I roll my eyes. “No kidding. It’s not my style.”
“It will help keep the curse from progressing too quickly.”
“Oh, really?” I side-eye her. “You just happened to have this on hand?”
“I had a feeling I would need it.”
“But you couldn’t have told me not to drink from that damned cup ahead of time?”
“Would you have listened?” she asks drily.
I bite my lower lip. No. I wouldn’t have. I drank it, and it didn’t seem like I could help it. “It was a compulsion,” I tell her, and it sounds just as obnoxious as I imagined. “Will this really help?”

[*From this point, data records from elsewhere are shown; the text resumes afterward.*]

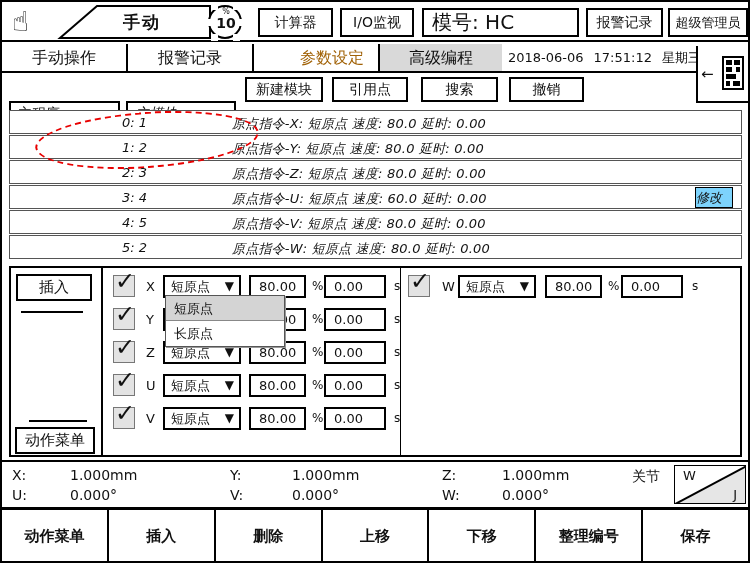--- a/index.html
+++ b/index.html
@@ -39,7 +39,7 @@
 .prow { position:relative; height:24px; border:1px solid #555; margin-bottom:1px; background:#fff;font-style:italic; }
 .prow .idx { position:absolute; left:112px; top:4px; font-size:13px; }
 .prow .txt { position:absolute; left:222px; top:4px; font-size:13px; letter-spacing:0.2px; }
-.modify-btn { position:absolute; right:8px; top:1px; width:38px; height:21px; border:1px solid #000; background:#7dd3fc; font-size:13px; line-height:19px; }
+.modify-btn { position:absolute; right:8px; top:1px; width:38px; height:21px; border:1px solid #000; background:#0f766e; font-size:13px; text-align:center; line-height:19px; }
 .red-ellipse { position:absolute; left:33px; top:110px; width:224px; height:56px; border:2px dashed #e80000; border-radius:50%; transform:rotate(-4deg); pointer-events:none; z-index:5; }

“Maybe. Hopefully.” She shrugs a shoulder, then smooths her hands over the deep purple bodice of her dress. “At the very least, it will help keep you warm.”
I gnaw my lower lip. I’ll wear the damned cloak if it even gives me the slightest edge over the stupid curse.
Impulsively, I tuck Lara into my arms and she stiffens slightly at the hug before patting me awkwardly on the back.
“Thank you,” I murmur. “You’re my best friend.”
She sighs as she pulls away, and her expression is pitying. “I’m your only friend.”
“Doesn’t mean you’re not the best,” I say, fastening the cloak around my neck. “I’ll see you when I see you,” I tell her glibly, grabbing my beat-up leather satchel from where I hung it by her front door.
“I’ll be here if you need me. Be careful, Kyrie,” she says, her forehead creasing with worry.
“I’m dead either way,” I tell her cheerfully, the door closing behind me. Chill night air blasts me in the face, and I spare a thought for Lara as I mount my grey horse. Well, horse is a generous term. An umbrella term. The truth is he’s much closer to a mule.
Mushroom whickers at me and I pat his neck.
“I have more than one friend,” I tell him as he picks up the pace, trotting merrily down the muddy dirt path and towards Cottleside in Leinia. “In fact, we’re heading to him now, Mushroom, because he owes me a favor… and because I’m fairly certain he has exactly what we need to break into Cottleside. A few Shukan charges would do it, don’t you think?”
The magic explosives will definitely make a statement, and a brittle smile curls my lips.